> _PROBLEM 1_:
Answer these questions from the Cdt manual page:
(a) Which header file does the synopsis include?
(b) What type does dtopen return?
(c) Which container data types does the description list?
> _PROBLEM 2_: Recast the paragraph of the Cdt manual page that begins "Cdt manages run-time dictionaries" as a short list, keeping its main facts.
> _PROBLEM 3_: Reproduce the part of the Cdt manual page from "DICTIONARY STATUS" up to and including "stack, and queue.", word for word.

> _STUDY TEXT_:
□ □ □ □ □

LIBCDT(3)

NAME

Cdt - container data types

SYNOPSIS

#include <graphviz/cdt.h>

DICTIONARY TYPES
Void_t*;
Dt_t;
Dtdisc_t;
Dtmethod_t;
Dtlink_t;
Dtstat_t;

DICTIONARY CONTROL
Dt_t*       dtopen(Dtdisc_t* disc, Dtmethod_t* meth);
int         dtclose(Dt_t* dt);
void        dtclear(dt);
Dtmethod_t* dtmethod(Dt_t* dt, Dtmethod_t* meth);
Dtdisc_t*   dtdisc(Dt_t* dt, Dtdisc_t* disc, int type);
Dt_t*       dtview(Dt_t* dt, Dt_t* view);

STORAGE METHODS
Dtmethod_t* Dtset;
Dtmethod_t* Dtbag;
Dtmethod_t* Dtoset;
Dtmethod_t* Dtobag;
Dtmethod_t* Dtlist;
Dtmethod_t* Dtstack;
Dtmethod_t* Dtqueue;

DISCIPLINE
typedef Void_t*      (*Dtmake_f)(Dt_t*, Void_t*, Dtdisc_t*);
typedef void         (*Dtfree_f)(Dt_t*, Void_t*, Dtdisc_t*);
typedef int          (*Dtcompar_f)(Dt_t*, Void_t*, Void_t*, Dtdisc_t*);
typedef unsigned int (*Dthash_f)(Dt_t*, Void_t*, Dtdisc_t*);
typedef Void_t*      (*Dtmemory_f)(Dt_t*, Void_t*, size_t, Dtdisc_t*);
typedef int          (*Dtevent_f)(Dt_t*, int, Void_t*, Dtdisc_t*);

OBJECT OPERATIONS
Void_t*   dtinsert(Dt_t* dt, Void_t* obj);
Void_t*   dtdelete(Dt_t* dt, Void_t* obj);
Void_t*   dtsearch(Dt_t* dt, Void_t* obj);
Void_t*   dtmatch(Dt_t* dt, Void_t* key);
Void_t*   dtfirst(Dt_t* dt);
Void_t*   dtnext(Dt_t* dt, Void_t* obj);
Void_t*   dtlast(Dt_t* dt);
Void_t*   dtprev(Dt_t* dt, Void_t* obj);
Void_t*   dtfinger(Dt_t* dt);
Void_t*   dtrenew(Dt_t* dt, Void_t* obj);
int       dtwalk(Dt_t* dt, int (*userf)(Dt_t*, Void_t*, Void_t*), Void_t*);
Dtlink_t* dtflatten(Dt_t* dt);
Dtlink_t* dtlink(Dt_t*, Dtlink_t* link);
Void_t*   dtobj(Dt_t* dt, Dtlink_t* link);
Dtlink_t* dtextract(Dt_t* dt);
int       dtrestore(Dt_t* dt, Dtlink_t* link);

DICTIONARY STATUS
Dt_t*     dtvnext(Dt_t* dt);
int       dtvcount(Dt_t* dt);
Dt_t*     dtvhere(Dt_t* dt);
int       dtsize(Dt_t* dt);
int       dtstat(Dt_t* dt, Dtstat_t*, int all);

HASH FUNCTIONS
unsigned int dtstrhash(unsigned int h, char* str, int n);
unsigned int dtcharhash(unsigned int h, unsigned char c);

DESCRIPTION

Cdt manages run-time dictionaries using standard container data types: unordered set/multiset, ordered set/multiset, list, stack, and queue.

□ □ □ □ □

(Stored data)

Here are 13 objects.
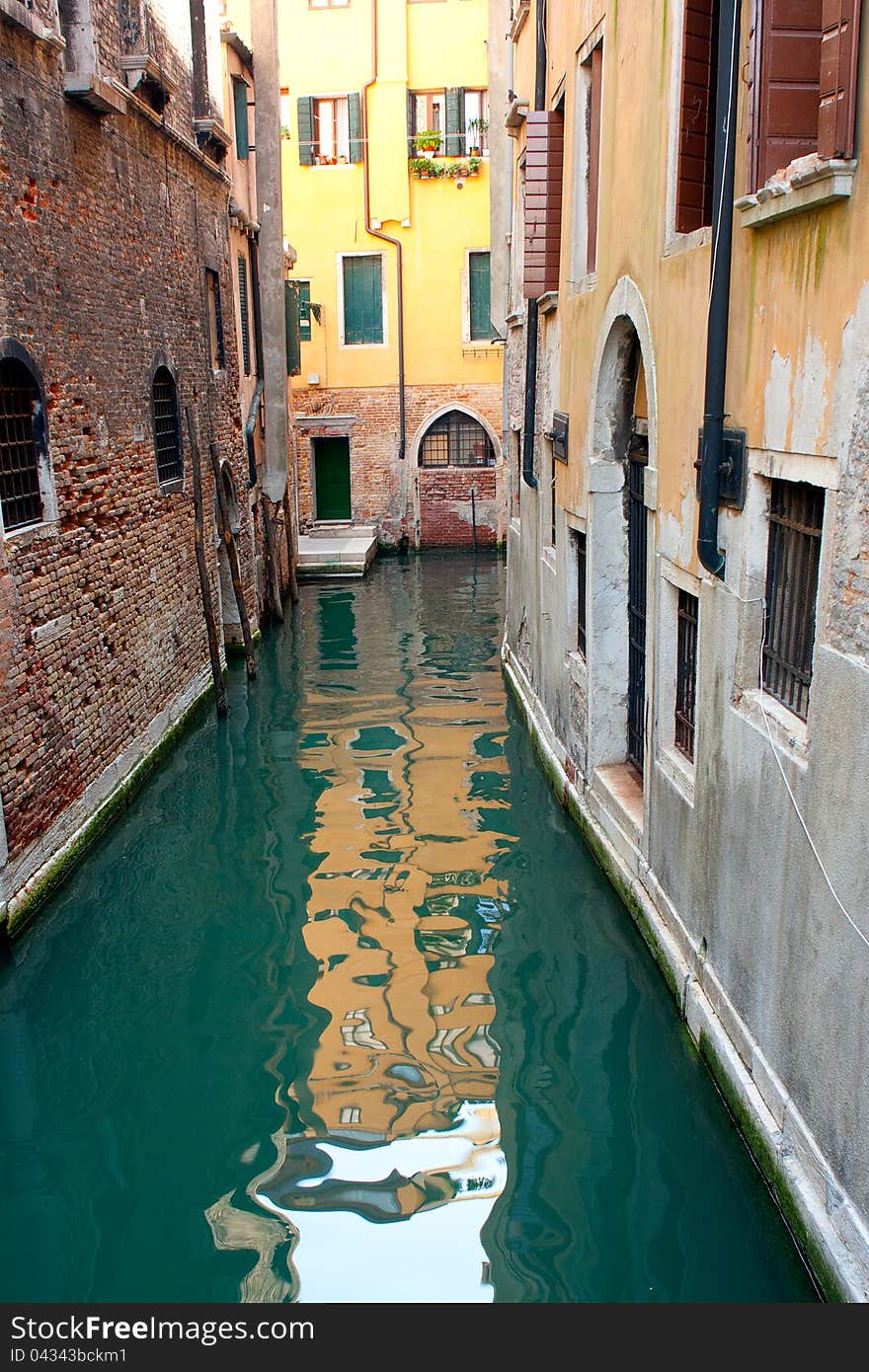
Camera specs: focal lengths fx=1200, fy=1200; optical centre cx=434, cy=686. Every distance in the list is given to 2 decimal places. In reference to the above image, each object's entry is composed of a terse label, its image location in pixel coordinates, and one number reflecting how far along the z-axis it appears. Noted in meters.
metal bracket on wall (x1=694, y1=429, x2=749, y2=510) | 4.51
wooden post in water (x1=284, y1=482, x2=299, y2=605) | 17.47
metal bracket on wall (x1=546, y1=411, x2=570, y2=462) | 8.73
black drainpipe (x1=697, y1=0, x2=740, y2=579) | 4.47
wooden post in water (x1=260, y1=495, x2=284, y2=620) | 15.45
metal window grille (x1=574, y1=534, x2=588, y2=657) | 8.62
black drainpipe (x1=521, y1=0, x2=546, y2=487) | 9.34
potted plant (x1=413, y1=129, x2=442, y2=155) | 20.33
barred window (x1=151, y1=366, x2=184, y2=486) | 10.44
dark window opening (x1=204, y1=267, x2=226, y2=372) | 12.84
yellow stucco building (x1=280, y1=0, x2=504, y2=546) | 20.08
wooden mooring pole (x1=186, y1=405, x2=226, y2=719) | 10.70
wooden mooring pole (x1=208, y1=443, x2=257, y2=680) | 12.24
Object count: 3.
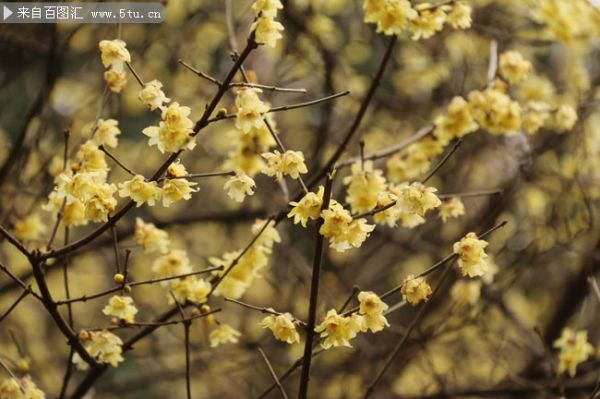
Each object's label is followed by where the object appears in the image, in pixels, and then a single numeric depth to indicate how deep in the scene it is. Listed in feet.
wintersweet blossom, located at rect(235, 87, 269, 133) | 14.32
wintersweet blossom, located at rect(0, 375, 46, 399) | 16.02
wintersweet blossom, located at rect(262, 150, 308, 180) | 14.35
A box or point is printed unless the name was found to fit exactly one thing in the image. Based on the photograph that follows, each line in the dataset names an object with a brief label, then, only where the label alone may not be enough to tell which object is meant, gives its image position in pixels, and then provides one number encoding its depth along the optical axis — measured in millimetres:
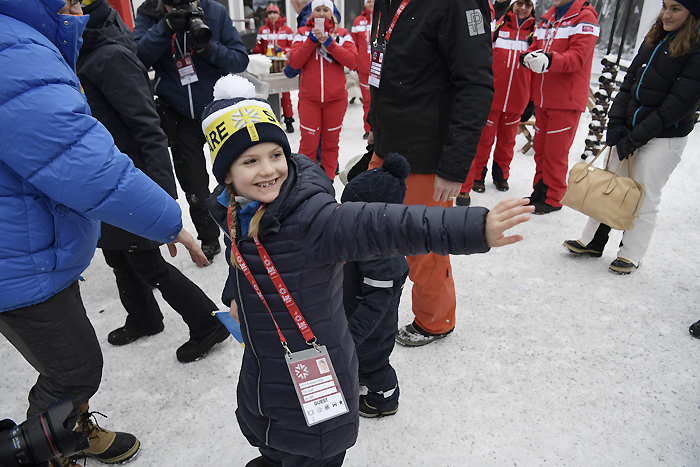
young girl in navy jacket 1120
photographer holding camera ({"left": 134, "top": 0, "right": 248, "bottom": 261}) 2914
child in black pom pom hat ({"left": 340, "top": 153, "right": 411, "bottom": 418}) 1710
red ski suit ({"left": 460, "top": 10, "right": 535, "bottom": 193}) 4406
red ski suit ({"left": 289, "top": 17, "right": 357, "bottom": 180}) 4527
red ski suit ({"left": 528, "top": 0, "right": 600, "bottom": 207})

□ □ □ □ □

> _EXERCISE SOLUTION 1_:
(a) <graphviz/cdt.h>
(b) Dt_t*
(c) Unordered set/multiset, ordered set/multiset, list, stack, and queue

> _EXERCISE SOLUTION 2_:
Cdt manages run-time dictionaries using these standard container data types:
- unordered set/multiset
- ordered set/multiset
- list
- stack
- queue

> _EXERCISE SOLUTION 3_:
DICTIONARY STATUS
Dt_t*     dtvnext(Dt_t* dt);
int       dtvcount(Dt_t* dt);
Dt_t*     dtvhere(Dt_t* dt);
int       dtsize(Dt_t* dt);
int       dtstat(Dt_t* dt, Dtstat_t*, int all);

HASH FUNCTIONS
unsigned int dtstrhash(unsigned int h, char* str, int n);
unsigned int dtcharhash(unsigned int h, unsigned char c);

DESCRIPTION

Cdt manages run-time dictionaries using standard container data types: unordered set/multiset, ordered set/multiset, list, stack, and queue.